We all trust the repo owners🍺. But need someone to contribute the build scripts.

is it ok to replace libsodium with 1.0.12 in the old one in v2.6.2/libsodium ?

@imelme I already made the build script for kcptun.
see scripts/build_deb.sh

Windows user would like to chime in here. Hopefully there will be binary release for Windows, at the very least just ss-local.exe only to make things easier for those who want to use cli client but not python. I had to go through hell just to compile the latest 3.0.5 on my Windows box. Compiling the old ss-libev was much easier long ago when I can use my linux box to cross compile. Unfortunately it's not the case anymore.

@ohohohoo Actually, shadowsocks-libev doesn't support Windows anymore. Try this one instead: https://github.com/shadowsocks/go-shadowsocks2

So, shadowsocks-libev won't provide binary releases. Build it from source code or try downstream maintainers' binary releases.

I managed to build shadowsocks libev 3.0.6 with cygwin64 (a nightmare), if anyone wants to try... https://mega.nz/#!F1FF3AjI!LQB4LnSC-elcOK-CG01dLIeNYL7286Q2h1ZpbD95eJ0

@tiliarou mysocks https://github.com/zhou0/mysocks supports native build on windows.

@zhou0 any binary already built ? What are the steps to build ? (I'm just a beginner in make/configure etc...)

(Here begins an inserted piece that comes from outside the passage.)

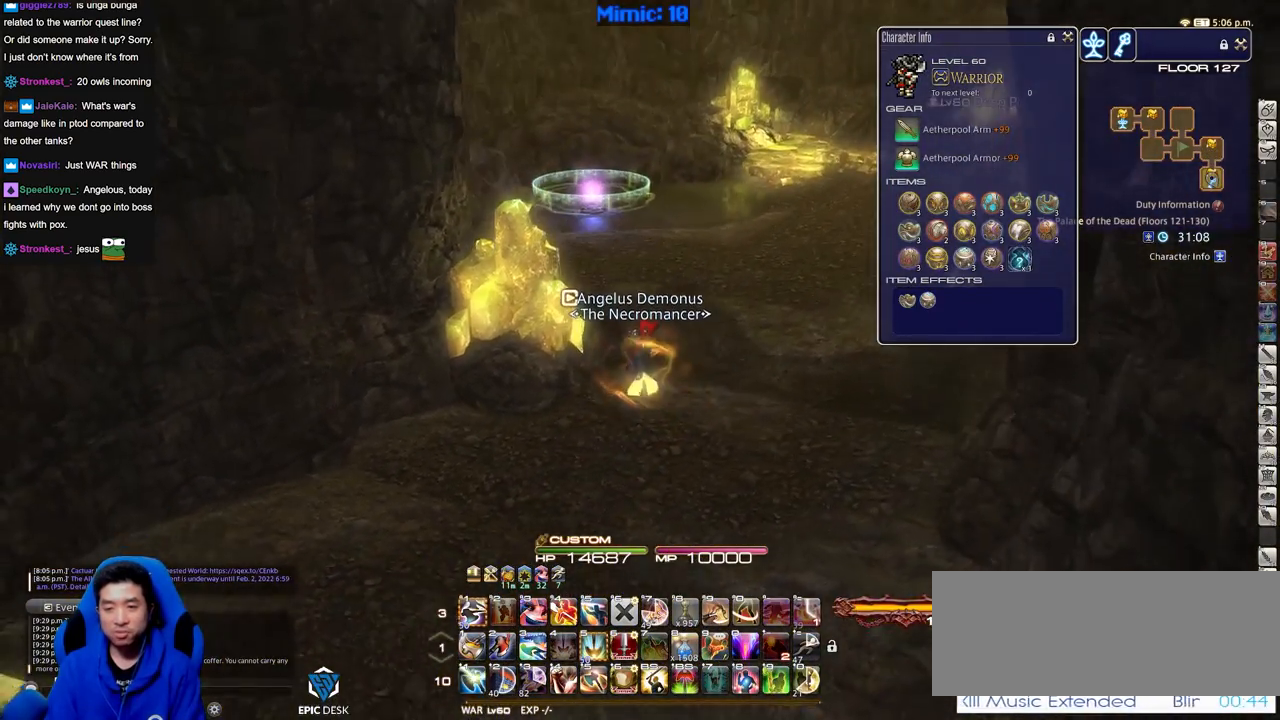
{"keys": ["w"], "events": []}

@tiliarou it is a cmake based project. You can generate visual studio solutions files using cmake. You can also open the kdevelop project file using kdevelop for windows.

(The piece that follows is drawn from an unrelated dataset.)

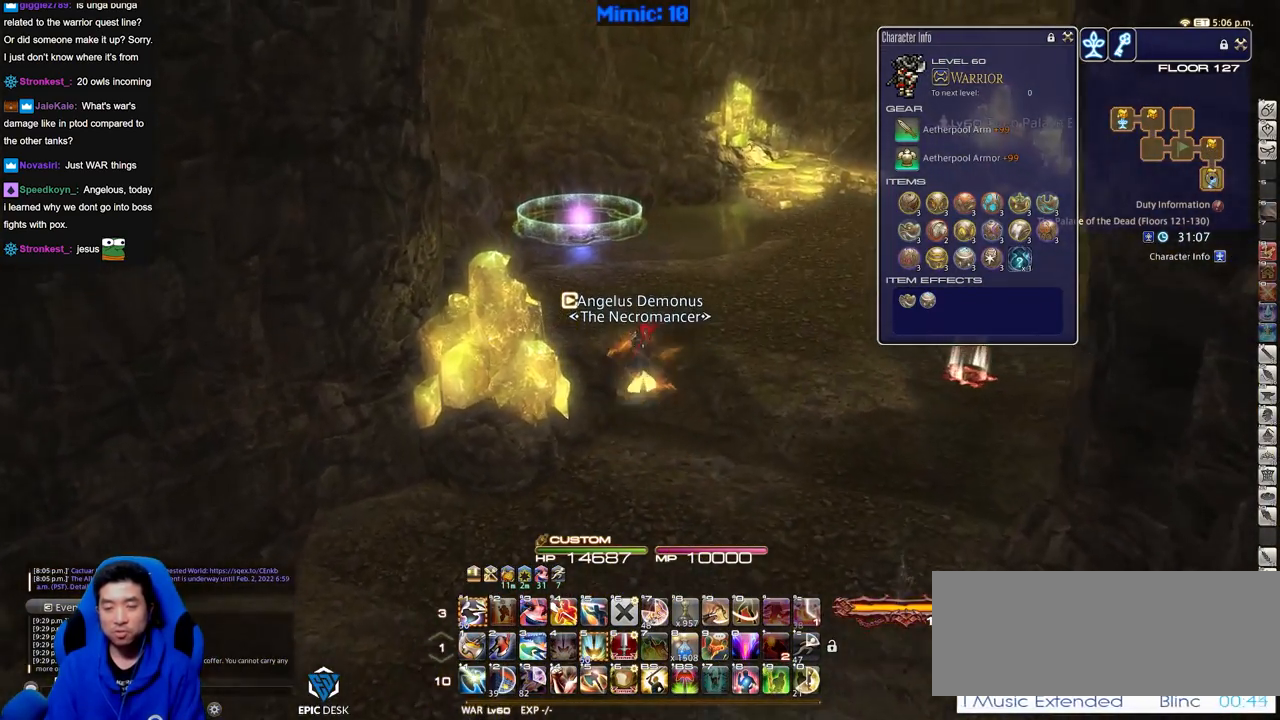
{"keys": ["w"], "events": []}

Looks like a very heavy build environment to setup :( I understood I need windows 10 SDK which is around 3-4 Go, + cmake +kdevelop +vb binaries and other visual studio tools...
Or can I just use kdevelop without additional files ?

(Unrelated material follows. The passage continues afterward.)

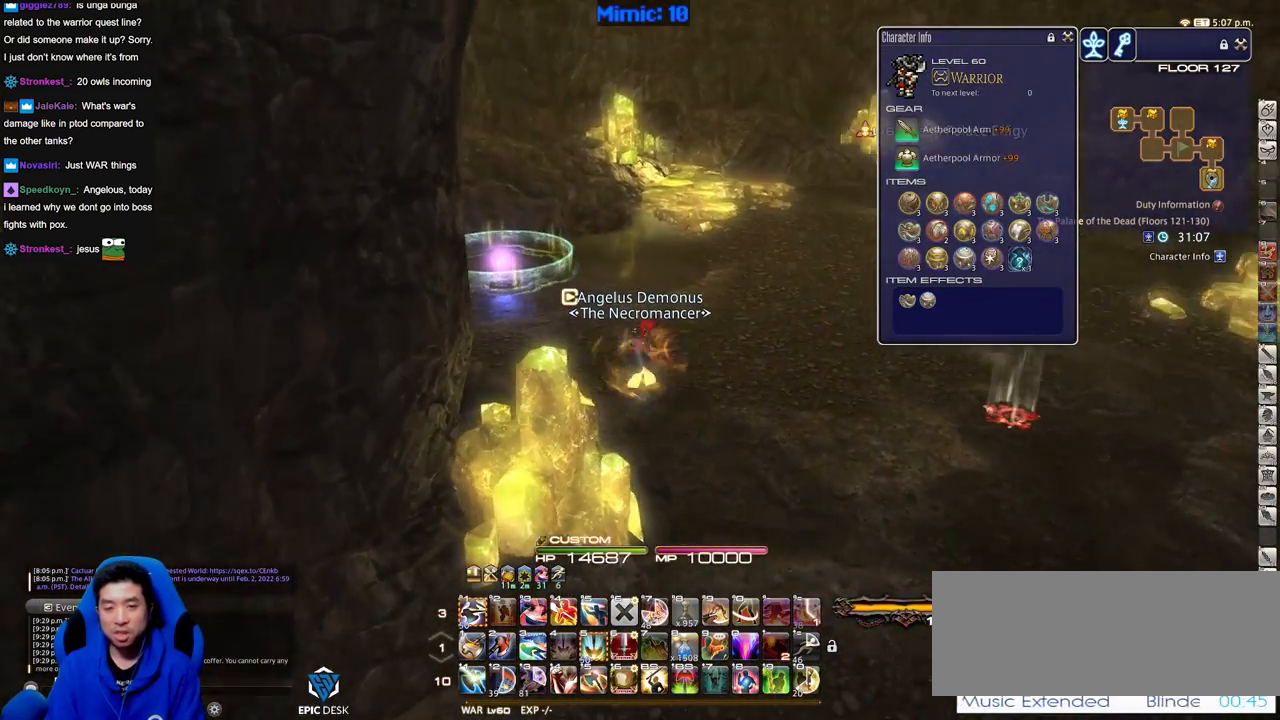
{"keys": ["w"], "events": []}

@tiliarou no, CMake generates "real" .vcproj files on windows, so Visual Studio will build your project like any normal Visual Studio project. There are no makefiles involved. you dont need anything else. If using Kdevelop, you need to config mingw environment for it.

Sorry for bother you all.

Actually, shadowsocks-libev doesn't support Windows anymore. Try this one instead: https://github.com/shadowsocks/go-shadowsocks2

@madeye Since now ss-libev suports Windows, could you please consider to provide binaries for Windows users? There are third-party build now (
For Windows users, https://github.com/DDoSolitary/shadowsocks-libev-win/archive/release-x86_64.zip may help.) But a offical release is more reliable.

me too is there bin client for download?